ТАШКЕНТ, 13 янв — Sputnik, Мария Шелудякова. Известный журналист Дмитрий Киселев в начале 1990-х был ведущим новостной программы ТСН на Центральном телевидении. После штурма телебашни в Вильнюсе он отказался зачитывать в эфире официальное сообщение о событиях в Литве. Об этом периоде он рассказал в интервью Sputnik Литва.
— Январь 1991 года в Вильнюсе: вы были в это время в литовской столице? Как оценивали происходящее там?
— Я был в Вильнюсе в самом начале событий. Видел очень возбужденные толпы народа. Люди тогда хотели избрать свой путь развития. Они были романтически настроены. И их человеческий порыв вызывал у меня очень большую симпатию. Мне казалось, что Прибалтика даст направление движению и всей нашей большой страны — Советского Союза.
Потом оказалось, что Прибалтика все же не готова идти на какие-то компромиссы. Мы тогда называли три республики именно Прибалтикой. Такое как бы советское слово, сейчас оно редко используется, а кто-то может воспринимать его как обидное.
Но тогда Прибалтика — это звучало очень гордо, потому что для Эстонии, Латвии и Литвы были созданы совершенно особые условия. Три относительно маленьких народа в Советском Союзе получали дотации, привилегии и были витриной Советского Союза, символом доброжелательности и терпимости, толерантности, как сейчас говорят. Хотя тогда это слово не было в ходу ни в нашей стране, ни за рубежом.
— Просьба вернуться в январь 1991 года. В эфире Центрального телевидения вы отказались читать тассовку, посвященную событиям у вильнюсского телецентра. Каков был ваш мотив — сочувствие литовскому национальному движению? Возражения против способа подачи информации тогдашними властями Союза? Вообще против "кремлевской пропаганды"?
— Знаете, это миф про тассовку. На самом деле это был текст, заготовленный где-то в Кремле, в Администрации президента СССР, как я сейчас понимаю. Текст был написан довольно грубо, без ссылок на источники, — о том, что кто-то из литовской толпы, вооруженный металлическими прутьями, посягнул на работников правоохранительных органов, мол, команда провокаторов вела себя агрессивно, и так далее.

• Исходные данные:
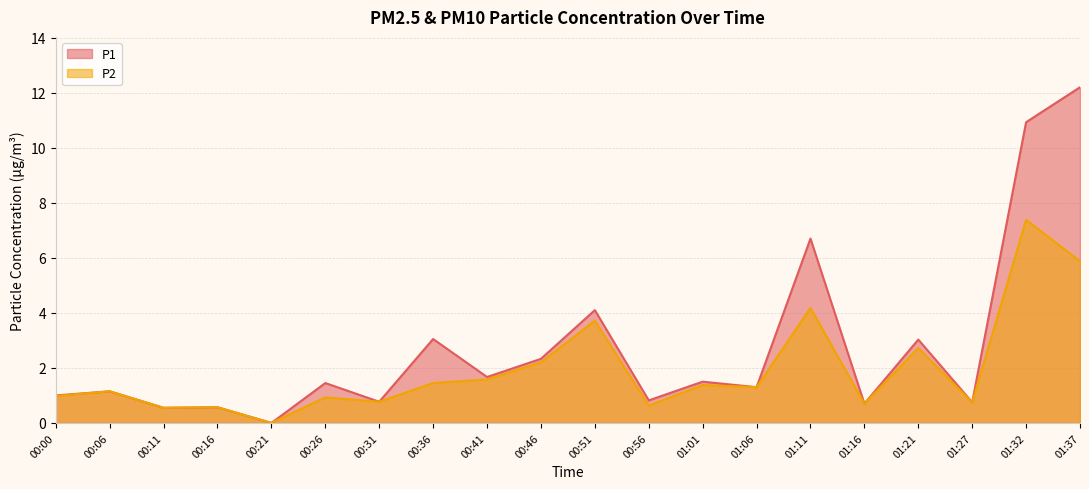

At how many categories does at least one series exceed 6?

3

• Задание: Продублируйте дословно фрагмент интервью от «ТАШКЕНТ, 13 янв» до «интервью Sputnik Литва.» включительно. Отвечайте, опираясь только на интервью.

• Ответ:
ТАШКЕНТ, 13 янв — Sputnik, Мария Шелудякова. Известный журналист Дмитрий Киселев в начале 1990-х был ведущим новостной программы ТСН на Центральном телевидении. После штурма телебашни в Вильнюсе он отказался зачитывать в эфире официальное сообщение о событиях в Литве. Об этом периоде он рассказал в интервью Sputnik Литва.